По приезду я некоторое время раздумывала, не переночевать ли на вокзале до первой утренней электрички, но потом решила не искать ночных приключений на свою голову. А главное — хлопать дверьми нужно на всплеске эмоций, а сейчас странное спокойствие вдруг воцарилось в моей душе, как в тихое утро после атомной катастрофы.

Стоя под душем, я уже строила модели своего дальнейшего неясного бытия, когда детали мучившей меня ранее головоломки внезапно сложились в некую картину. Оранжевая блузка певицы — вот что явилось ключом к разгадке! В оранжевом свитерке лежала несчастная растерзанная женщина в песчаном карьере, и, когда по приезду я шла в Пакавене, то видела в серых" Жигулях» рядом с водителем женщину в чем-то оранжевом. Звонарь на велосипеде проехал чуть позже, и он тоже должен был видеть встречную машину.

Мне вдруг страстно захотелось уехать.

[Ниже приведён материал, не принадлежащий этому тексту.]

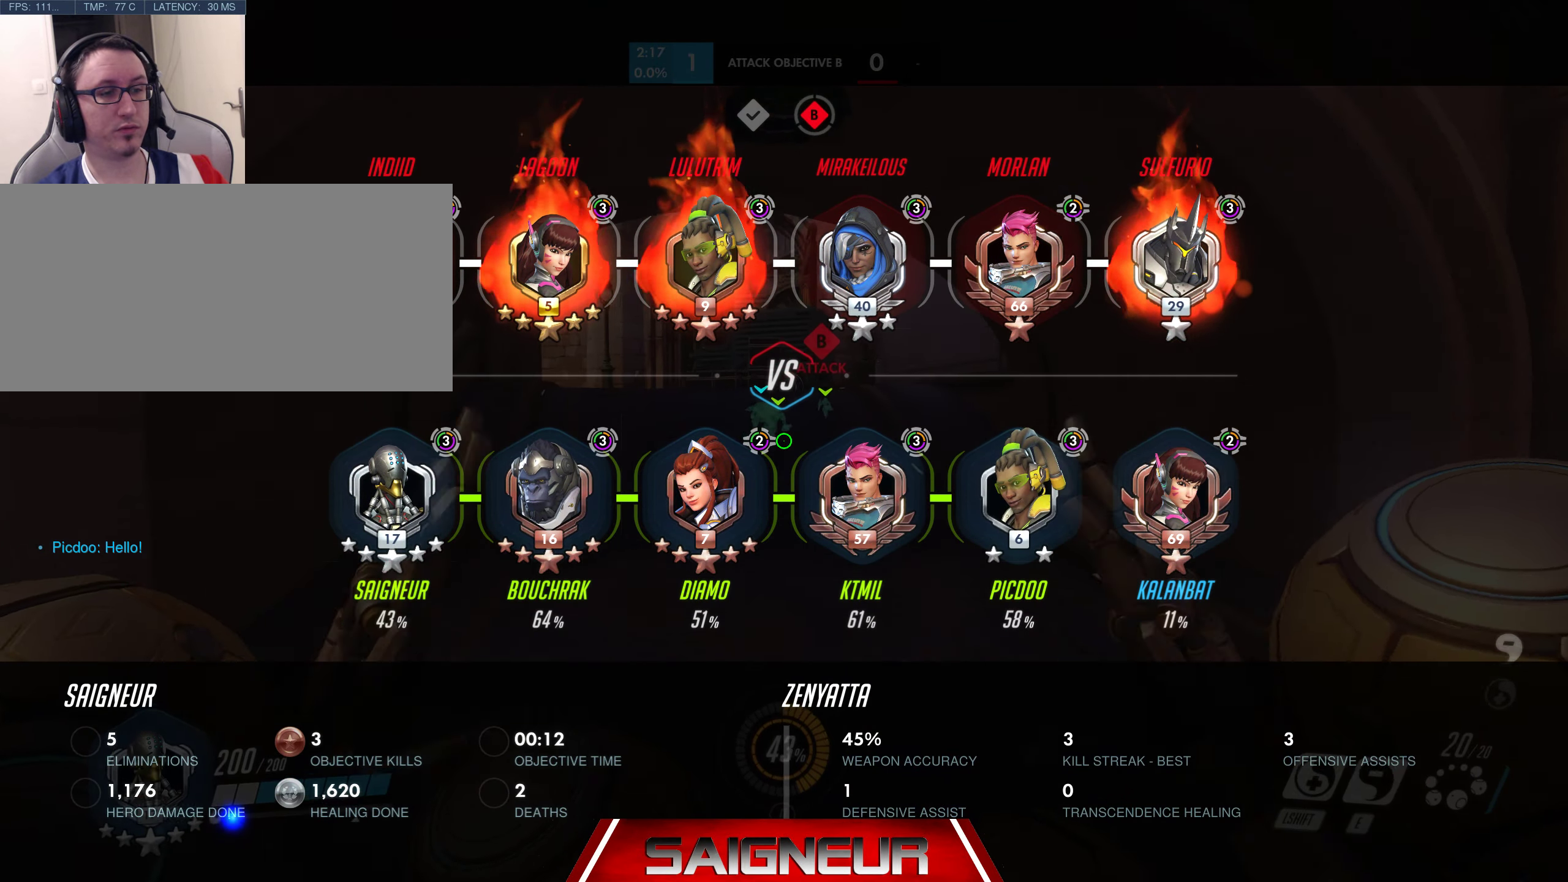
{"keys": ["space", "tab", "w"], "mouse": [], "events": [[317, "space", "down"]]}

Отбыть бы из Пакавене с ее неясным «who is who» на фронт к Шарапову, где, конечно, жизнь не так уж и легка, зато местоположение опций «друг» и «враг» предельно ясно — сбоку и впереди! Оно конечно, совсем неплохо, обложив парша по утреннему морозцу красными флажками, допросить его ночью на чистой иностранной мове, окуривая отечественной папироской «Казбек». Неплохо! — но кураж пропал. Еще сегодня утром я под угрозой расстрела вообще не стала бы трогаться с места — здесь мой любимый принадлежал только мне, и каждый день длился бесконечно долго, как в детстве. В Москву, в Москву, в Москву…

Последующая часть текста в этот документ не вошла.